Deployments allow you to:
- Create Deployments: Launch dedicated model instances with guaranteed GPU resources
- Manage Deployments: List, retrieve status, and monitor your active deployments
- Scale Deployments: Configure replica counts and GPU allocation for your workloads
- Delete Deployments: Remove deployments to manage costs and resources
- Monitor Performance: Track deployment metrics and resource utilization
Prerequisites
Before deploying models, you need to set up your API key:
API Key Required: You must export your GravixLayer API key in your terminal before creating deployments. All deployment operations are tied to your API key and account.
Set your API key:
Windows (CMD)
Windows (PowerShell)
Linux/macOS
set GRAVIXLAYER_API_KEY=your_api_key_here
$env:GRAVIXLAYER_API_KEY="your_api_key_here"

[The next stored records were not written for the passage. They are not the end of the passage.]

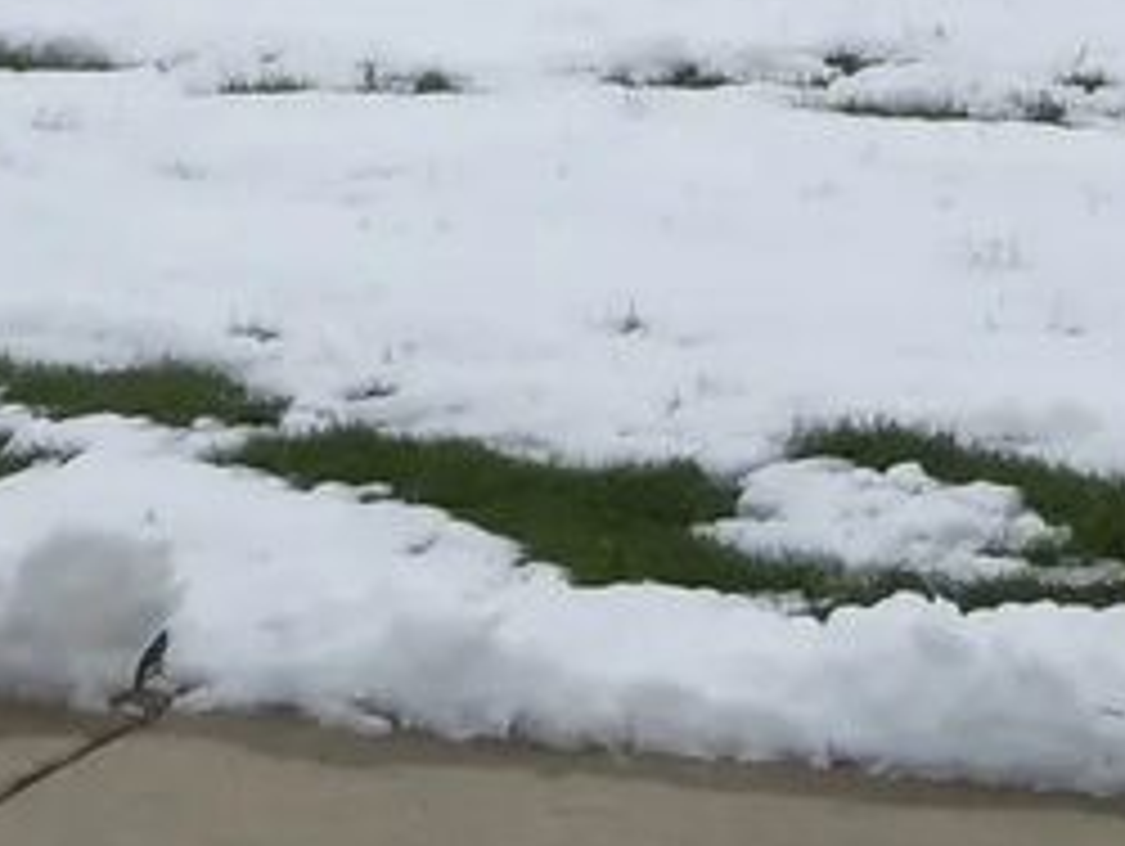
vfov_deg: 7.7
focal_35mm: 184
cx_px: 536
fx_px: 5986
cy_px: -864
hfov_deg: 10.7
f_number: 4.6
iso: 100
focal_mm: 8.1
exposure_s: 1/500
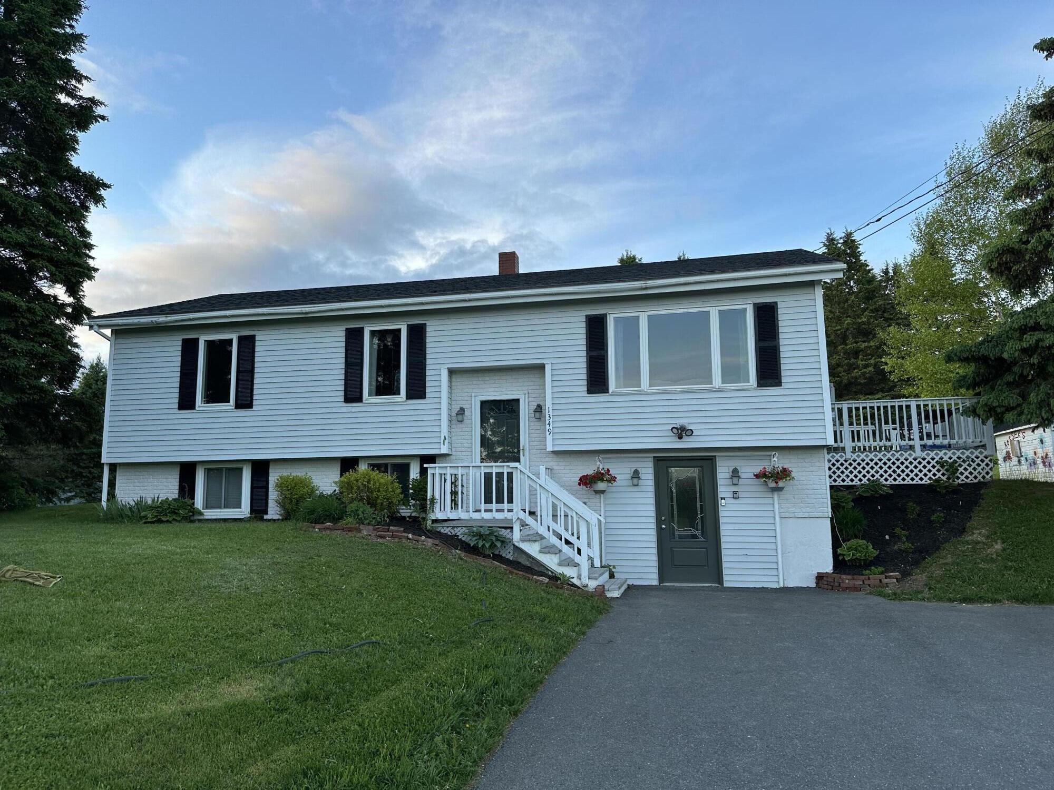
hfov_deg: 71.6
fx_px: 731
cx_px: 527
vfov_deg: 56.8
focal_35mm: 24
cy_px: 395
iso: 80
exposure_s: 1/594
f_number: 1.78
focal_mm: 6.86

export GRAVIXLAYER_API_KEY=your_api_key_here
Supported Models
Text Models
The following models are available for dedicated deployment:
| Model Name | Model ID | Provider | Parameters | Context Length |
| Qwen: Qwen2.5-VL-3B-Instruct | qwen2-5-vl-3b-instruct | Qwen | 3B | 32,768 |
| Qwen: Qwen3-4B-Instruct-2507 | qwen3-4b-instruct-2507 | Qwen | 4B | 262,144 |
| Qwen: Qwen3-4B-Thinking-2507 | qwen3-4b-thinking-2507 | Qwen | 4B | 262,144 |
| DeepSeek: DeepSeek-R1-Distill-Qwen-1.5B | deepseek-r1-distill-qwen-1.5b | DeepSeek | 1.5B | 32,768 |
| Qwen: Qwen3-4B | qwen3-4b | Qwen | 4B | 32,768 |
| Qwen: Qwen3-1.7B | qwen3-1.7b | Qwen | 1.7B | 32,768 |
| Qwen: Qwen3-0.6B | qwen3-0.6b | Qwen | 0.6B | 32,768 |
Available Hardware
Currently supported GPU configurations:
| Accelerator | GPU Model | Memory | Pricing |
| NVIDIA T4 | NVIDIA_T4_16GB | 16GB | $0.39/hour |
GPU Count Validation
The --gpu_count parameter only accepts the following values: 1, 2, 4, 8
If you provide any other value, you’ll receive an error:
❌ Error: GPU count must be one of: 1, 2, 4, 8. You provided: 3
Only these GPU counts are supported.